(concurring).
I join in the opinion of the court. I wish only to comment on the statement therein that “This court cannot hold a trial court to be in error in failing to decide an issue not put before it in a civil action. Brown v. Rudberg, 1948, 84 U.S.App.D.C. 221, 171 F.2d 831.”1 Admittedly, a trial court may not be held in error in these circumstances. But it does not follow that we can never decide such an issue or remand a case to the District Court with directions to decide it.
“There may always be exceptional cases or particular circumstances which will prompt a reviewing or appellate court, where injustice might otherwise result, to consider questions of law which were neither pressed nor passed upon by the court *244or administrative agency below. See Blair v. Oesterlein Machine Co., 275 U.S. 220, 225, 48 S.Ct. 87, 88, 72 L.Ed. 249.” Hormel v.

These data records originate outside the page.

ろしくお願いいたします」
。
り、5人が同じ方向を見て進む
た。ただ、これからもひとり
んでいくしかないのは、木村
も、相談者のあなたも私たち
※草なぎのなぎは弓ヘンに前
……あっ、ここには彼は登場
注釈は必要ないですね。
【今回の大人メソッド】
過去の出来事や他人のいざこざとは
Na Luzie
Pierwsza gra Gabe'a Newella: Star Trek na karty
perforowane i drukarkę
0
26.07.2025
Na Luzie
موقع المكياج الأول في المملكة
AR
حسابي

Helvering, 1941, 312 U.S. 552, 557, 61 S.Ct. 719, 721, 85 L.Ed. 1037.
See also Ward v. Anderson, 1953, 93 U.S.App.D.C. 156, 158-159, 208 F.2d 48, 50-51.
. In tliat case, although this court refused to consider a contention which had not been raised below, we noted that the District Court had made an express finding of fact which would have precluded the new contention.